Issaquah

Plastic-bag ban on the ballot? Group thinks 4th time's the charm

Plastic-bag ban on the ballot? Group thinks 4th time's the charm

ISSAQUAH, Wash. - Supporters of a citizen-led effort to get Issaquah's plastic bag ban on the ballot recently learned they are shy several hundred signatures required for the referendum. But Craig Keller, a West Seattle resident, says despite being unsuccessful the first time around, this time they are determined to get what they need.

"This is hard to do," Keller says. "As we know, we weren't able to collect enough signatures in Seattle, Shoreline and even in Issaquah the first time. But this is an attack on citizens' rights."

A handful of cities, including Seattle, Shoreline, Bainbridge Island and Edmonds, each have their own plastic bag bans, and Keller says how those ordinances came to be was the same: a vote by city leaders. Issaquah's ban is no different in that regard; it was approved by a 5-2 vote of the city council in June 2012.

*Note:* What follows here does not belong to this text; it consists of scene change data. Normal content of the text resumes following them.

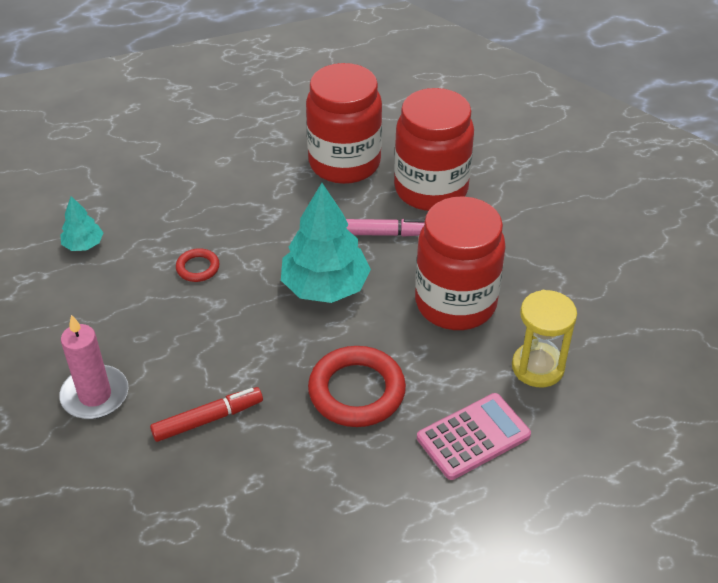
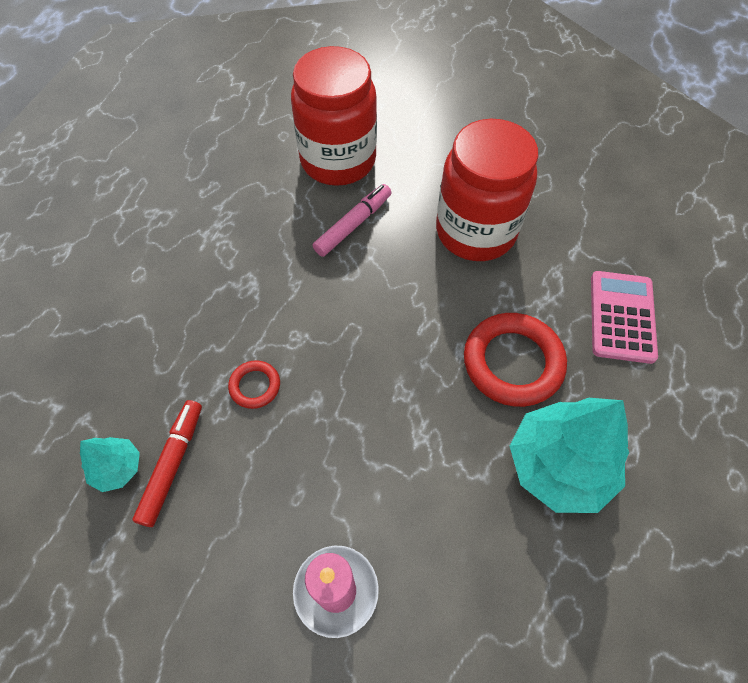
camera: 50 degrees left, 15 degrees up
red marker [150,387,263,442] -> red marker moved to [132,400,202,527]
turquoise tree [281,183,371,303] -> turquoise tree moved to [510,398,629,513]
red jar [306,63,382,184] -> none
yellow hourglass [512,290,577,387] -> none

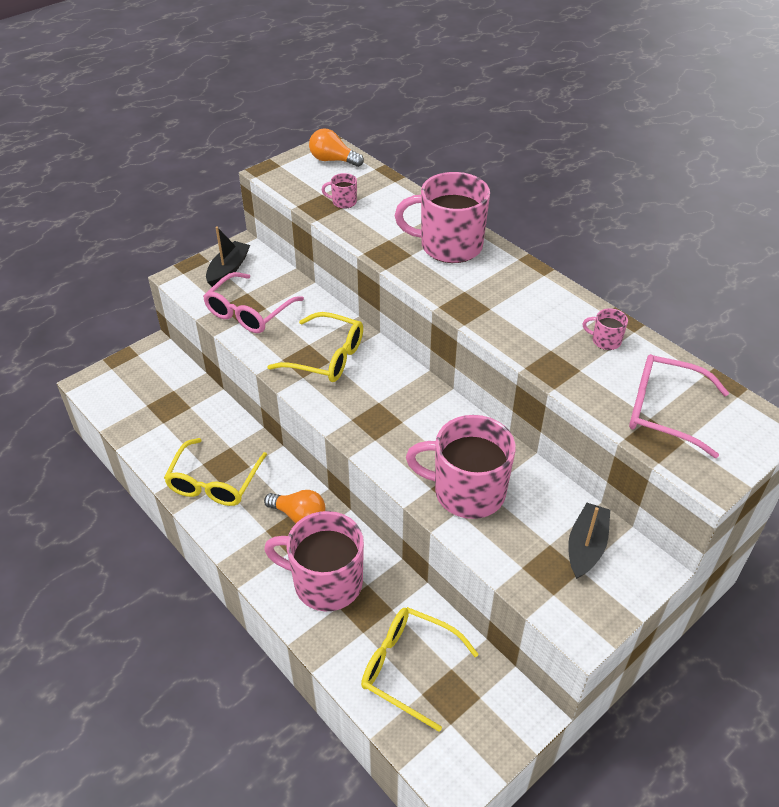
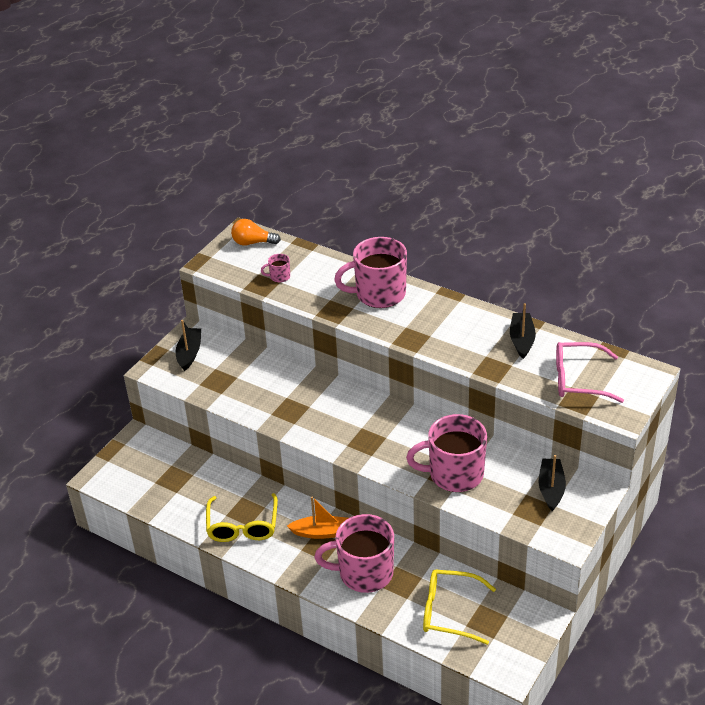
camera: 15 degrees left, 5 degrees down
pink glasses [203,272,304,333] -> none
orange light bulb [264,490,325,523] -> orange boat [287,496,348,539]
yellow glasses [267,312,363,382] -> none
pink mug [582,308,628,350] -> black boat [510,303,536,359]

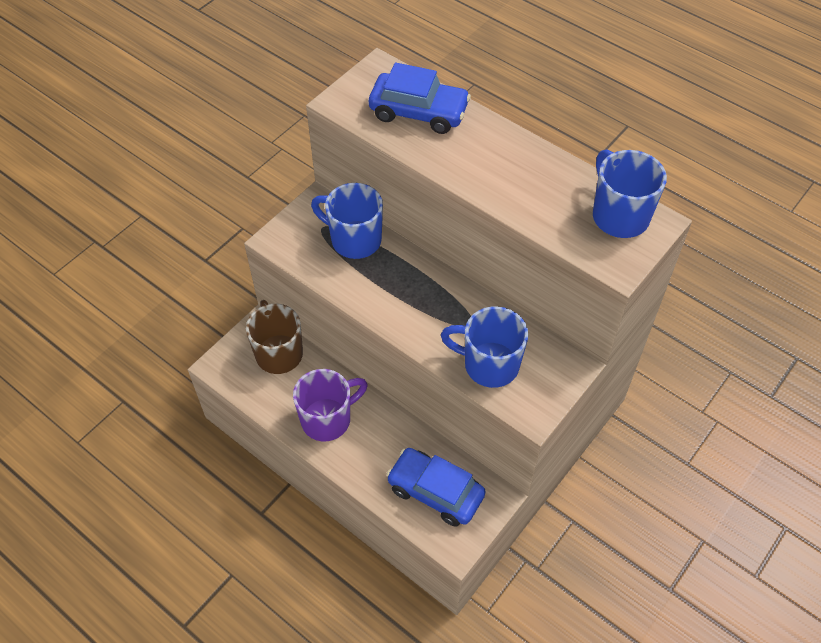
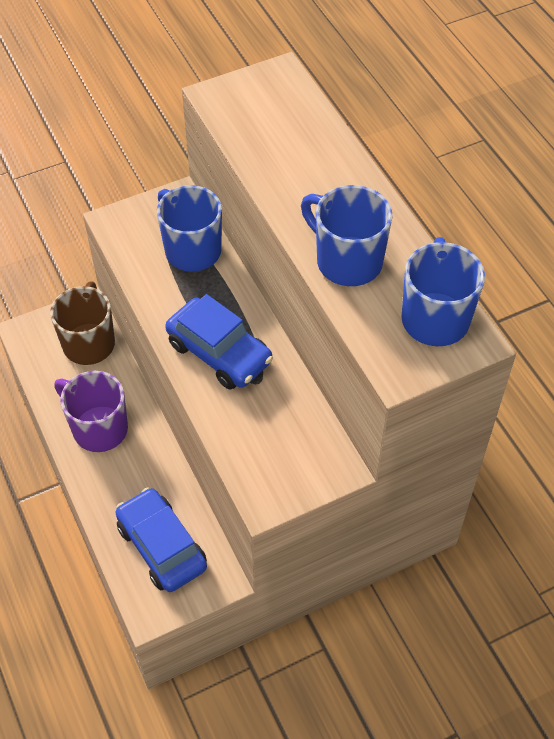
camera: 25 degrees right, 0 degrees up
purple mug [293,369,368,441] -> purple mug turned 135 degrees counterclockwise [54,371,128,452]
blue car [369,63,471,134] -> blue car moved to [165,294,273,390]
blue mug [441,306,528,388] -> blue mug moved to [301,185,393,286]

"It's micro-management, and they have no right to do so," Keller says. "This is not a public-health issue - like traffic and speeding laws."

In 2011, Keller started Save our Choice, a volunteer citizen group originally created to oppose the Seattle bag ban and bag tax. Keller says while he and his supporters failed to get the ban put on the ballot in Seattle he's learned a lot about the citizen-led initiative process and thought he could assist his eastside neighbors.

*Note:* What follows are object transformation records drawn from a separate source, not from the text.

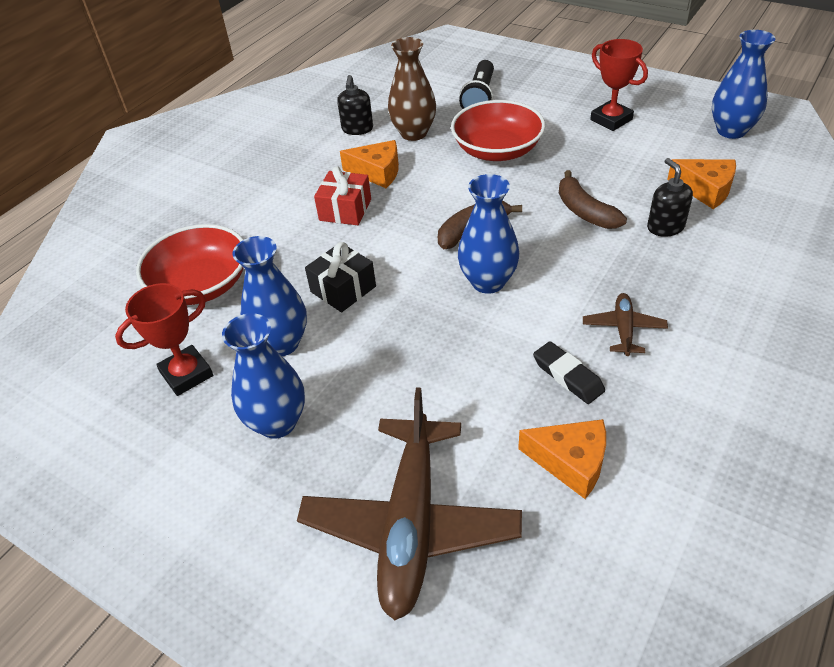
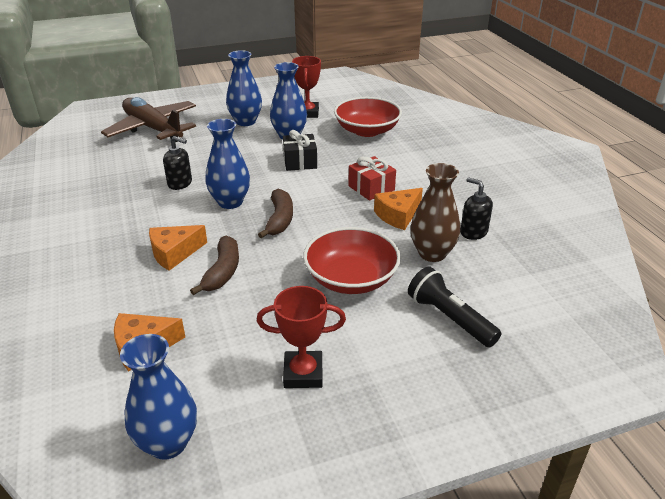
camera: 125 degrees right, 10 degrees down
orange cheese [518,419,606,499] -> orange cheese moved to [149,225,207,271]
black eraser [533,341,605,404] -> none
brown banana [559,170,627,229] -> brown banana turned 90 degrees clockwise [190,236,239,295]
brown plane [583,293,668,356] -> none
black soap dispenser [647,158,693,237] -> black soap dispenser moved to [163,136,192,190]

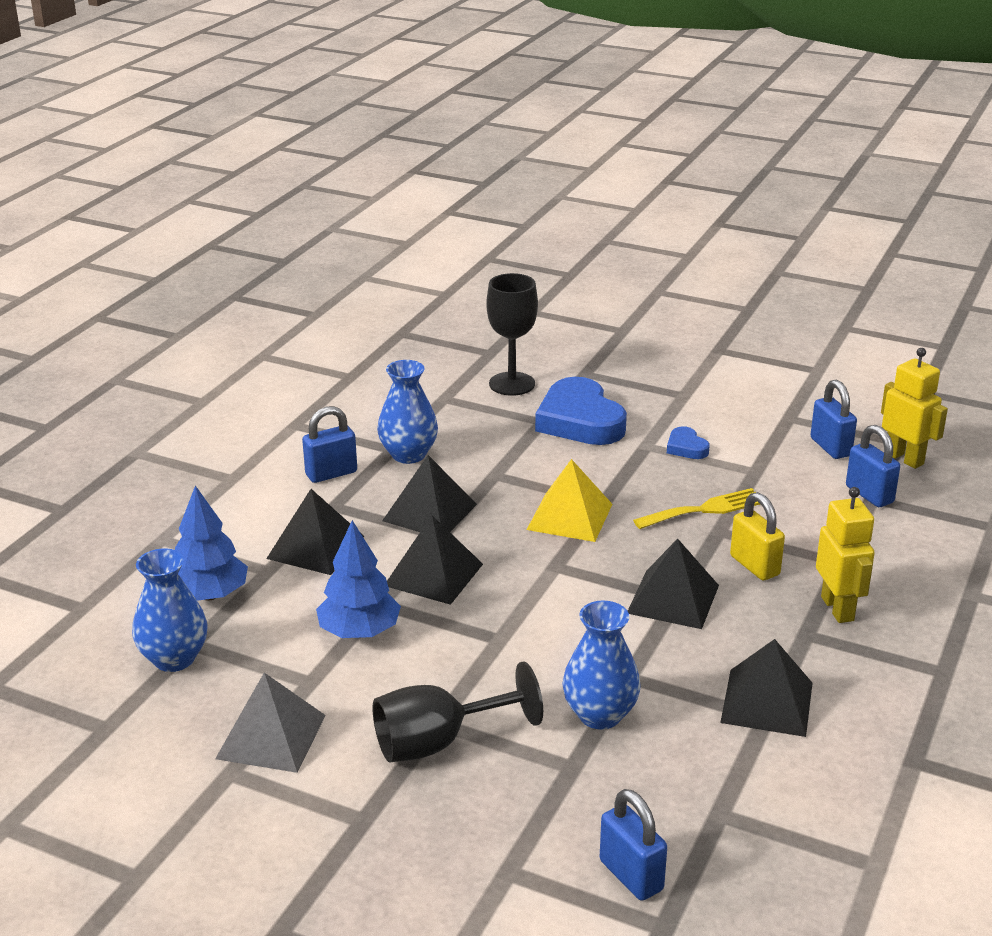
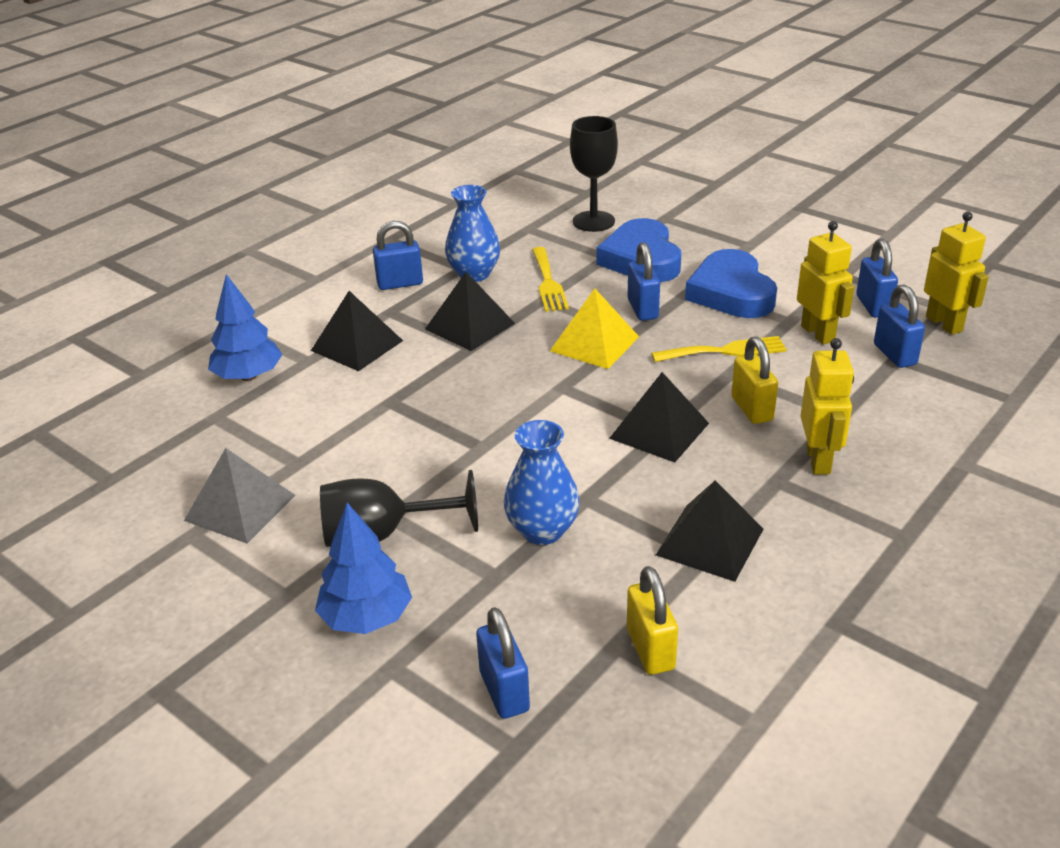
camera: 15 degrees right, 5 degrees up
blue vase [132,548,208,672] -> none
blue tree [316,520,401,638] -> blue tree moved to [315,503,412,634]
black pyramid [387,515,483,605] -> none
blue heart [667,426,710,459] -> blue heart [685,249,777,318], size x2.17
none -> yellow fork [532,247,569,312]
none -> yellow padlock [627,566,678,675]
none -> blue padlock [628,242,660,321]
none -> yellow robot [797,221,854,345]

"I felt I could help the citizens of Issaquah know how to do this process, and this would give them an opportunity that wasn't given: a vote on the issue" Keller says.

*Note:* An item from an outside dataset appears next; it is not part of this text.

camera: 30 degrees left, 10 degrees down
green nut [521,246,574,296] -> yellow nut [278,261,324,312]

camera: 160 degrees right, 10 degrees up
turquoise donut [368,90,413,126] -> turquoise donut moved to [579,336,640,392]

Last week, King County Elections went through and checked each of the 3,687 signatures Keller and volunteers collected over the past six months in Issaquah. Of those, elections staff verified and validated 2,179 signatures; but in order to get the bag ban on the ballot, there must be 2,549 signatures.

According to state law, Keller and his supporters now have 10 days to go out and collect additional signatures in order to meet the number required.

"We have our work cut out for us in the next 10 days to fill the gap, but I am confident we will do it."

This is the second attempt by Keller and Save our Choice to get the bag ban on the ballot in Issaquah. The community activist group failed the first time to collect enough signatures not only in Issaquah but also in Seattle and most recently in Shoreline.

Originally initiated by former city councilman Mark Mullet, who is now a state senator, Issaquah city leaders approved a phased approach to the ban. Starting in March 2013, large retailers within city limits were prohibited from using single-use plastic carryout bags; smaller retailers will see the ban go into effect March 1, 2014. The Issaquah bag ban also requires all retail stores to charge a minimum of 5 cents per bag for paper bags.

At the time Issaquah began considering a plastic bag ban, environmental concerns played a large role in the city's decision.

Fred Butler, council president, was one of the 'yes' votes in favor of the ban.

"We spent a long time looking at all the aspects, and I thought it was the right thing to do," Butler says.

Butler says they will be watching to see how the process plays out with the petition.

Keller and his volunteers have until Sept. 27 to collect the 370 signatures still needed. He says they plan to spend that time pounding the pavement and calling on those voters who signatures were deemed illegible by election employees.